To do => All records below must be reproduced exactly, although any pictures they contain are to be omitted.

Data records =>
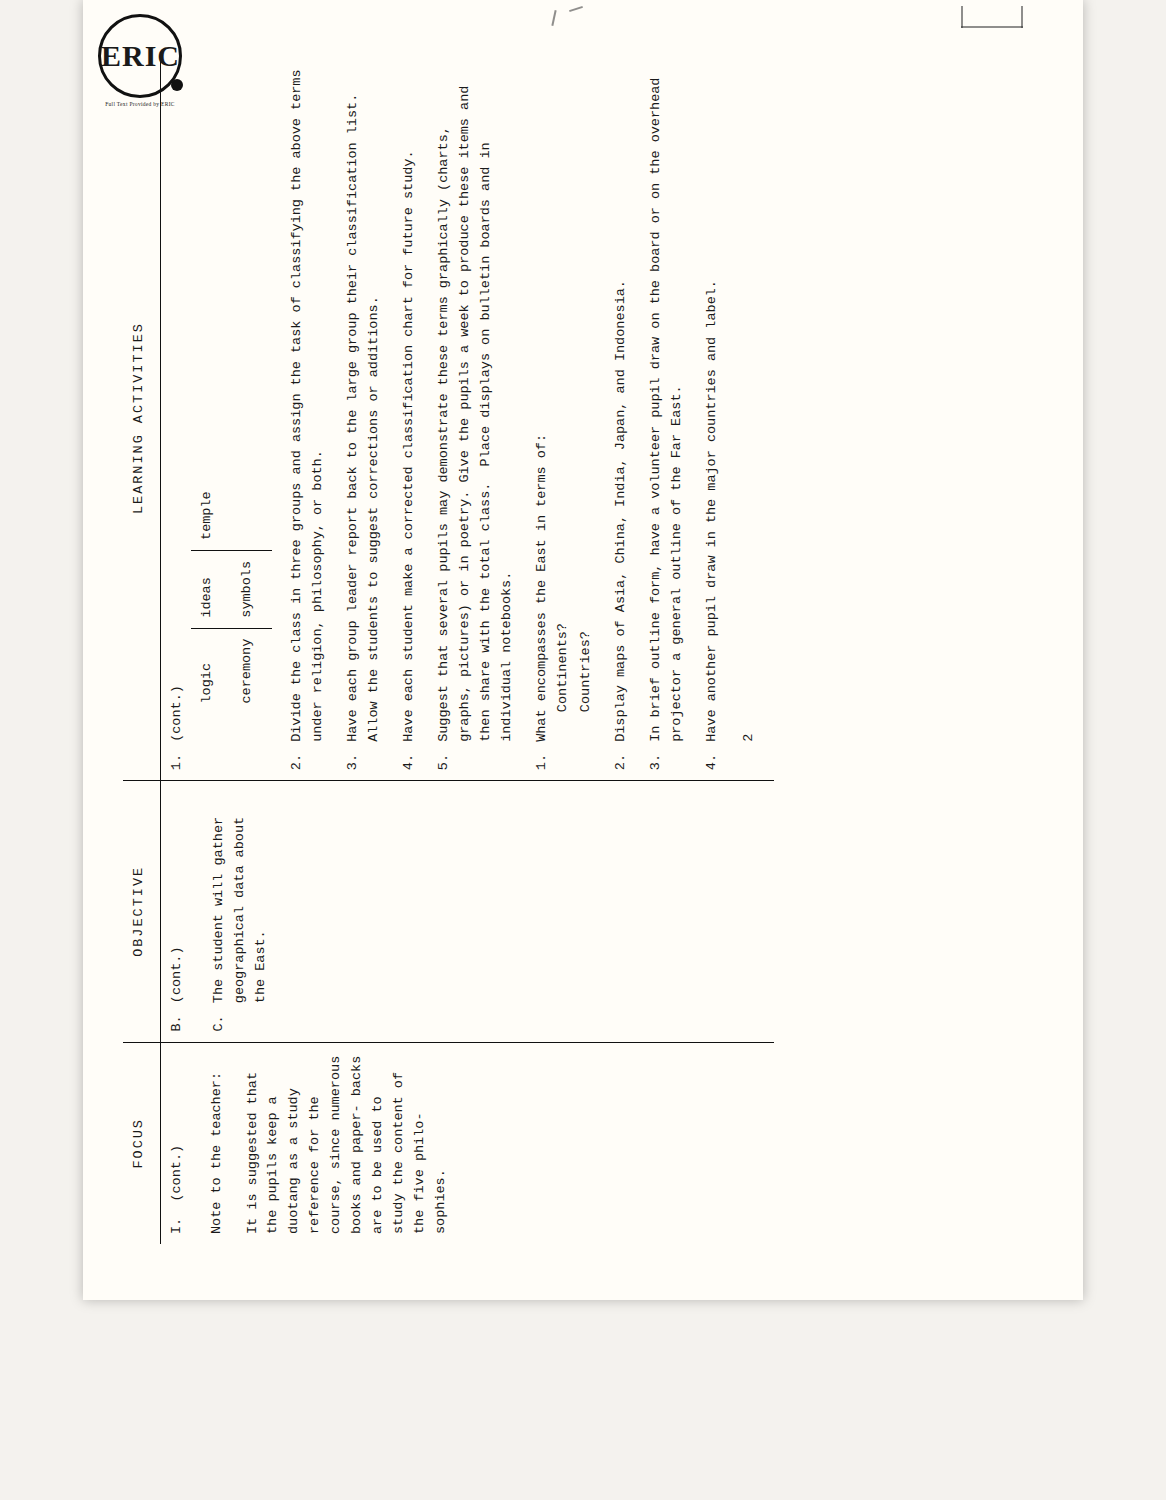ERIC
Full Text Provided by ERIC
| FOCUS | OBJECTIVE | LEARNING ACTIVITIES |
| --- | --- | --- |
| I. (cont.) Note to the teacher: It is suggested that the pupils keep a duotang as a study reference for the course, since numerous books and paper- backs are to be used to study the content of the five philo- sophies. | B. (cont.) C. The student will gather geographical data about the East. | 1. (cont.) / logic / ideas / temple / / ceremony / symbols / / 2. Divide the class in three groups and assign the task of classifying the above terms under religion, philosophy, or both. 3. Have each group leader report back to the large group their classification list. Allow the students to suggest corrections or additions. 4. Have each student make a corrected classification chart for future study. 5. Suggest that several pupils may demonstrate these terms graphically (charts, graphs, pictures) or in poetry. Give the pupils a week to produce these items and then share with the total class. Place displays on bulletin boards and in individual notebooks. 1. What encompasses the East in terms of: Continents? Countries? 2. Display maps of Asia, China, India, Japan, and Indonesia. 3. In brief outline form, have a volunteer pupil draw on the board or on the overhead projector a general outline of the Far East. 4. Have another pupil draw in the major countries and label. 2 |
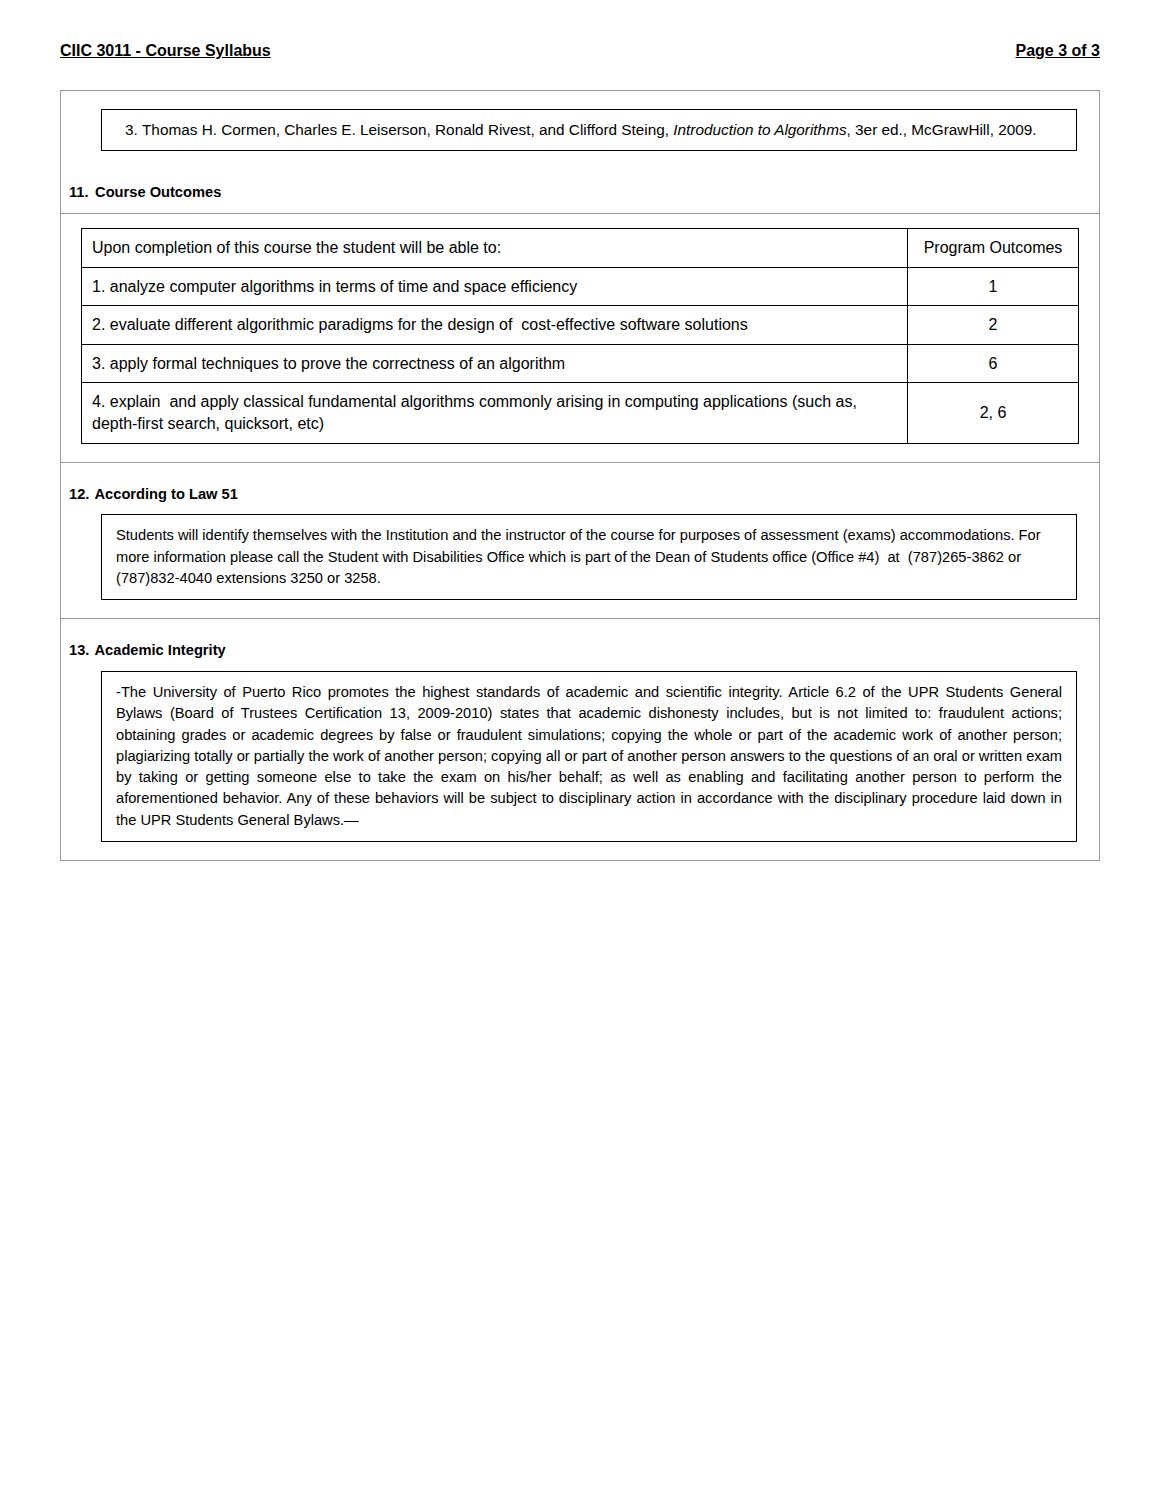CIIC 3011 - Course Syllabus Page 3 of 3
Thomas H. Cormen, Charles E. Leiserson, Ronald Rivest, and Clifford Steing, Introduction to Algorithms, 3er ed., McGrawHill, 2009.
11. Course Outcomes
| Upon completion of this course the student will be able to: | Program Outcomes |
| --- | --- |
| 1. analyze computer algorithms in terms of time and space efficiency | 1 |
| 2. evaluate different algorithmic paradigms for the design of cost-effective software solutions | 2 |
| 3. apply formal techniques to prove the correctness of an algorithm | 6 |
| 4. explain and apply classical fundamental algorithms commonly arising in computing applications (such as, depth-first search, quicksort, etc) | 2, 6 |
12. According to Law 51
Students will identify themselves with the Institution and the instructor of the course for purposes of assessment (exams) accommodations. For more information please call the Student with Disabilities Office which is part of the Dean of Students office (Office #4) at (787)265-3862 or (787)832-4040 extensions 3250 or 3258.
13. Academic Integrity
-The University of Puerto Rico promotes the highest standards of academic and scientific integrity. Article 6.2 of the UPR Students General Bylaws (Board of Trustees Certification 13, 2009-2010) states that academic dishonesty includes, but is not limited to: fraudulent actions; obtaining grades or academic degrees by false or fraudulent simulations; copying the whole or part of the academic work of another person; plagiarizing totally or partially the work of another person; copying all or part of another person answers to the questions of an oral or written exam by taking or getting someone else to take the exam on his/her behalf; as well as enabling and facilitating another person to perform the aforementioned behavior. Any of these behaviors will be subject to disciplinary action in accordance with the disciplinary procedure laid down in the UPR Students General Bylaws.—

Written answer =>
ERIC
Full Text Provided by ERIC
| FOCUS | OBJECTIVE | LEARNING ACTIVITIES |
| --- | --- | --- |
| I. (cont.) Note to the teacher: It is suggested that the pupils keep a duotang as a study reference for the course, since numerous books and paper- backs are to be used to study the content of the five philo- sophies. | B. (cont.) C. The student will gather geographical data about the East. | 1. (cont.) / logic / ideas / temple / / ceremony / symbols / / 2. Divide the class in three groups and assign the task of classifying the above terms under religion, philosophy, or both. 3. Have each group leader report back to the large group their classification list. Allow the students to suggest corrections or additions. 4. Have each student make a corrected classification chart for future study. 5. Suggest that several pupils may demonstrate these terms graphically (charts, graphs, pictures) or in poetry. Give the pupils a week to produce these items and then share with the total class. Place displays on bulletin boards and in individual notebooks. 1. What encompasses the East in terms of: Continents? Countries? 2. Display maps of Asia, China, India, Japan, and Indonesia. 3. In brief outline form, have a volunteer pupil draw on the board or on the overhead projector a general outline of the Far East. 4. Have another pupil draw in the major countries and label. 2 |
CIIC 3011 - Course Syllabus Page 3 of 3
Thomas H. Cormen, Charles E. Leiserson, Ronald Rivest, and Clifford Steing, Introduction to Algorithms, 3er ed., McGrawHill, 2009.
11. Course Outcomes
| Upon completion of this course the student will be able to: | Program Outcomes |
| --- | --- |
| 1. analyze computer algorithms in terms of time and space efficiency | 1 |
| 2. evaluate different algorithmic paradigms for the design of cost-effective software solutions | 2 |
| 3. apply formal techniques to prove the correctness of an algorithm | 6 |
| 4. explain and apply classical fundamental algorithms commonly arising in computing applications (such as, depth-first search, quicksort, etc) | 2, 6 |
12. According to Law 51
Students will identify themselves with the Institution and the instructor of the course for purposes of assessment (exams) accommodations. For more information please call the Student with Disabilities Office which is part of the Dean of Students office (Office #4) at (787)265-3862 or (787)832-4040 extensions 3250 or 3258.
13. Academic Integrity
-The University of Puerto Rico promotes the highest standards of academic and scientific integrity. Article 6.2 of the UPR Students General Bylaws (Board of Trustees Certification 13, 2009-2010) states that academic dishonesty includes, but is not limited to: fraudulent actions; obtaining grades or academic degrees by false or fraudulent simulations; copying the whole or part of the academic work of another person; plagiarizing totally or partially the work of another person; copying all or part of another person answers to the questions of an oral or written exam by taking or getting someone else to take the exam on his/her behalf; as well as enabling and facilitating another person to perform the aforementioned behavior. Any of these behaviors will be subject to disciplinary action in accordance with the disciplinary procedure laid down in the UPR Students General Bylaws.—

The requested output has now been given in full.